VPIRG calls for closing Vermont Yankee in 2012

By DAVE GRAM
Associated Press Writer

The Vermont Public Interest Research Group said Tuesday it had gathered more than 12,000 signatures on postcards calling for the Vermont Yankee nuclear plant to close when its current license expires in 2012.

VPIRG held a news conference to make the announcement outside the Statehouse, where lawmakers are expected to decide in their 2009 session whether the state's lone reactor, which is located in Vernon, should be authorized to seek a 20-year license extension.

"One of the best ways to gauge public opinion is to go out and actually talk with people, face to face and door to door," said Ben Walsh, who helped to run VPIRG's summer campaign office.

"We've done that from one end of Vermont to the other," Walsh added, "and I can tell you that from Grand Isle to Brattleboro, Vermonters are ready to make the switch from an unreliable and aging nuclear plant to a clean, local, renewable energy future."

Both Vermont Yankee and the Vermont Energy Partnership, a coalition mainly made up of business groups that has supported Vermont Yankee, later rebutted the VPIRG remarks, saying the plant had been a good source of economical power for the state and that it is low in greenhouse gas emissions.

VEP President Brad Ferland said that "because of Vermont Yankee's dependable and low-cost power, Vermonters have the lowest electric rates in the region, approximately 21 percent lower than elsewhere in New England."

VPIRG, a longtime critic of nuclear power, argues the plant is aging and unsafe, and that much of its power can be replaced with wind and other renewable resources.

Vermont Yankee supporters counter that the state would be hard-pressed to replace power from the reactor in the state's southeast corner from sources like wind.
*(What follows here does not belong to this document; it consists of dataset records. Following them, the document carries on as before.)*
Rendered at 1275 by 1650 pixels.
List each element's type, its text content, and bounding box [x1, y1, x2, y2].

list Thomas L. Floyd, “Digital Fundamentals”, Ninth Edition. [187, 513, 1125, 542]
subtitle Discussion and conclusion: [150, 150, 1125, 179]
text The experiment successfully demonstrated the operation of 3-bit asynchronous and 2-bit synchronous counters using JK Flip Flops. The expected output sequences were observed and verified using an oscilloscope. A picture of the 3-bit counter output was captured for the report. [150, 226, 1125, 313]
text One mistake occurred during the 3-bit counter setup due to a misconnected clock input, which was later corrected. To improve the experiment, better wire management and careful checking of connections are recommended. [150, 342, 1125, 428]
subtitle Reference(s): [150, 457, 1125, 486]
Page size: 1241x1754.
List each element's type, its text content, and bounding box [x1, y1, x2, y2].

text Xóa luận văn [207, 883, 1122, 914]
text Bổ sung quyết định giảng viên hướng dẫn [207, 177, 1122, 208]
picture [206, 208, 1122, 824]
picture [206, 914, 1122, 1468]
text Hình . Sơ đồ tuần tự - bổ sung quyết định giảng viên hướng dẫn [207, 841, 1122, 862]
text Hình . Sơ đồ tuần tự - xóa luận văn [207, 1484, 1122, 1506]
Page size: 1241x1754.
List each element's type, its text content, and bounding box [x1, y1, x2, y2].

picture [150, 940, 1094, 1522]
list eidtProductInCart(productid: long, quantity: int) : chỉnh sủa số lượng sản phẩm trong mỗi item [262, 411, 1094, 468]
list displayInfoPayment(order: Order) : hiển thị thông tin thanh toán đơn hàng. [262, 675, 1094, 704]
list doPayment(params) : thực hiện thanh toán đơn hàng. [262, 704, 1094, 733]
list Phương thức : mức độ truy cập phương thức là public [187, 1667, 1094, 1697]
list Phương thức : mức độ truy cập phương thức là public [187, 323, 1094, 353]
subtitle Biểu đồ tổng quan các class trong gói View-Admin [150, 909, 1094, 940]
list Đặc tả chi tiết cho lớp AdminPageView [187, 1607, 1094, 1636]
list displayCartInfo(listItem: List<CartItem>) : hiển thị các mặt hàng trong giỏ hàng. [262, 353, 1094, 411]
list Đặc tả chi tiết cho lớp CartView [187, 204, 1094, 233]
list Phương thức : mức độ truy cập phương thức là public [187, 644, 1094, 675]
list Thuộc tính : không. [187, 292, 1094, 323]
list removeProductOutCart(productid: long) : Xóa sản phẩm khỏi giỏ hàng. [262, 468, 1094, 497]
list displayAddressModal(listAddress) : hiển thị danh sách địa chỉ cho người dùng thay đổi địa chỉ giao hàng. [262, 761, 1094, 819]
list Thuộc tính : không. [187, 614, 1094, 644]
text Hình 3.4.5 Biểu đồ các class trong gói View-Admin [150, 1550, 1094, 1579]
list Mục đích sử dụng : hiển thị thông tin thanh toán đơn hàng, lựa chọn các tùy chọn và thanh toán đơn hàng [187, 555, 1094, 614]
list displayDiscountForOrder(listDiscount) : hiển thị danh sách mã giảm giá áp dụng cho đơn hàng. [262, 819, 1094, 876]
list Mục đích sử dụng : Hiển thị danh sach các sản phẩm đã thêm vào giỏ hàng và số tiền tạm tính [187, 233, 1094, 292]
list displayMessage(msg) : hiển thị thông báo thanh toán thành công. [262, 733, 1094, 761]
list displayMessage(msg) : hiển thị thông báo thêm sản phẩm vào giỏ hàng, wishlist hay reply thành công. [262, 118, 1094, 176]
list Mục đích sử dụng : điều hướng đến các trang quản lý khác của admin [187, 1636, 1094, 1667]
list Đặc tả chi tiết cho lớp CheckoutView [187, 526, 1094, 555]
"While renewable energy sources can and should be developed to help reduce peak load demands and Vermonts use of fossil fuel sources for electricity, they cannot replace base-load energy sources including nuclear power from Vermont Yankee and hydroelectric power from Hydro Québec," Ferland said.

Vermont Yankee spokesman Robert Williams argued that the plant is fit for relicensing because it "has been kept up to date. And it is the most reliable and economical source of power available to Vermont."

Vermont is the only state in the country in which state law gives legislators an up-or-down vote on whether a nuclear plant should be relicensed. That vote is widely expected during the 2009 session, three years in advance of when the new, 20-year license period would begin if Vermont Yankee succeeds in getting it.

VPIRG Executive Director Paul Burns said his group would be urging Vermonters to talk to their legislative candidates during the fall election season and ask them to vote no on Vermont Yankee's relicensing.

Burns said the group was encouraged with the support it had found during its annual summer canvassing drive, when group members go door-to-door, talking up a selected issue or issues in which the group is involved and soliciting memberships and financial support.

"When we decided to focus on the need to retire Vermont Yankee and support the development of clean energy resources and the jobs that go with them we didn't know how that might go in areas of the state further removed from the shadow of the plant," Burns said.

"As it turns out, this campaign has been one of the most successful we've ever run," he added. "In fact, during my time here no campaign has generated more support from the public than this one."

Vermont Yankee and its supporters say the plant is a safe and economical source of electricity, that its power is produced without significant fossil fuel emissions, that it is a linchpin of the Windham County economy and that it should be relicensed.

Among the plant's supporters is the Vermont Energy Partnership, a coalition of business and other groups.

A call to the VEP office seeking comment on Tuesday was not immediately returned.

On its Web site, the group says Vermont Yankee "has consistently provided reliable and clean power, safely and
efficiently for more than three decades. Today it provides one third of the states electricity. Vermont Yankee has been a staple of the Vermont economy, and helped to make its electricity portfolio one of the cleanest in the country."